Like Tate Publishing in High Flyers, both British Museum Press and V&A Publishing are subject to the vagaries of exhibition success. In 2013, the British Museum’s Pompeii and Herculaneum show attracted 471,000 visitors—the third most popular exhibition in the museum’s history—and its two Pompeii tie-ins earned over £800,000 through the TCM. Last year’s 2014 Vikings exhibition had fewer visitors (290,000) and its companion book, Vikings: Life and Legend, sold a leaner £170,000.
Similarly, in 2013 the V&A had its fastest-selling exhibition ever, David Bowie Is, which generated £1.1m in tie-in book sales. That proved to be a total that the tie-ins to 2014’s major exhibitions, John Constable: Making of a Master (£101,000) and The Wedding Dress: 300 Years of Bridal Fashions (£97,000), could not match.

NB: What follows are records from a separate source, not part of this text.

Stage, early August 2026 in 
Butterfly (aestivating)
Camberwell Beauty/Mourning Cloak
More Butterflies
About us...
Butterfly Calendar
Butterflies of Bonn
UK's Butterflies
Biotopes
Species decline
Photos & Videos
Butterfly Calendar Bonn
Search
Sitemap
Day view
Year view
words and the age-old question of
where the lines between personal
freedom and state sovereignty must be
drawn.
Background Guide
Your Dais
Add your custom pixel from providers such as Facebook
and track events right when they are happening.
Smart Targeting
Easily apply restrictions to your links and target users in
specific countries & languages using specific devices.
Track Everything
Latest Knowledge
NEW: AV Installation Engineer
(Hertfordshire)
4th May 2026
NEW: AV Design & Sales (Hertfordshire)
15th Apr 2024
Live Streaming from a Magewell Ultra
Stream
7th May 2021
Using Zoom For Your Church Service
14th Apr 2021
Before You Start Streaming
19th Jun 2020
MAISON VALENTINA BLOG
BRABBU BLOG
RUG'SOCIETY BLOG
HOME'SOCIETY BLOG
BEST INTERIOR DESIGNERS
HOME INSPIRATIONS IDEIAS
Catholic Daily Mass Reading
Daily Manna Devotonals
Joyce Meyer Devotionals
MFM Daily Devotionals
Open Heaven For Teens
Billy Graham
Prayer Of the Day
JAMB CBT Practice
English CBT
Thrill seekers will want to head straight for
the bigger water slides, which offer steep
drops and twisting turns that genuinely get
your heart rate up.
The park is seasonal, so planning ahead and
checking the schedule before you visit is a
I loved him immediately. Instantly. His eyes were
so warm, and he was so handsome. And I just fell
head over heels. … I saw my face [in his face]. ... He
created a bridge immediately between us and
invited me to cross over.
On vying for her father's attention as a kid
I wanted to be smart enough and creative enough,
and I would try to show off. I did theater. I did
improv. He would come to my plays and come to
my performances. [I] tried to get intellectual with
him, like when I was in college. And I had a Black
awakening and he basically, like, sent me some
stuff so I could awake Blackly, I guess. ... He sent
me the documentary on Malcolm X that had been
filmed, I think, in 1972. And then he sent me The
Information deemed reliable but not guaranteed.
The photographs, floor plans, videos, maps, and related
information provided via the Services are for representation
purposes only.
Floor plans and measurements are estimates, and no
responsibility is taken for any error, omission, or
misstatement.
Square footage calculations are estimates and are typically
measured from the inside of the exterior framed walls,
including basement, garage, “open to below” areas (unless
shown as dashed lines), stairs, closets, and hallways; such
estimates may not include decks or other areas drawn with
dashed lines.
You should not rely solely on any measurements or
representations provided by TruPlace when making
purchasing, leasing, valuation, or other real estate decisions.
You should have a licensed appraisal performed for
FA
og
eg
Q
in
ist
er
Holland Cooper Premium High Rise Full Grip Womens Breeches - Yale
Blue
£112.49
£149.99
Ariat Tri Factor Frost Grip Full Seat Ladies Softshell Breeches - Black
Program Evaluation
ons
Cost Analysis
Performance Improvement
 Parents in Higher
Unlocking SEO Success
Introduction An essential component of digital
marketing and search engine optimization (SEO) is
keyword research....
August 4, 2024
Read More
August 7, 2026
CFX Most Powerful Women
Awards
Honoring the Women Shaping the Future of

Though illustrated publisher New Holland had been struggling for some time—its TCM sales dropped 66% between 2008 and 2013—its 48% decline in 2014 is largely due to Bloomsbury acquiring its natural history list in autumn 2013.
Haynes is a good example of the TCM data only telling part of a publisher’s story. Its 27% drop is largely the result of a UK restructure in September 2013, with the company moving its focus to digital and “more profitable Haynes manual-style titles, rather than the more generalist, lower-margin coffee-table books”. The result has helped the bottom line, as the motoring specialist reported a rise in profits in its most recent financial results.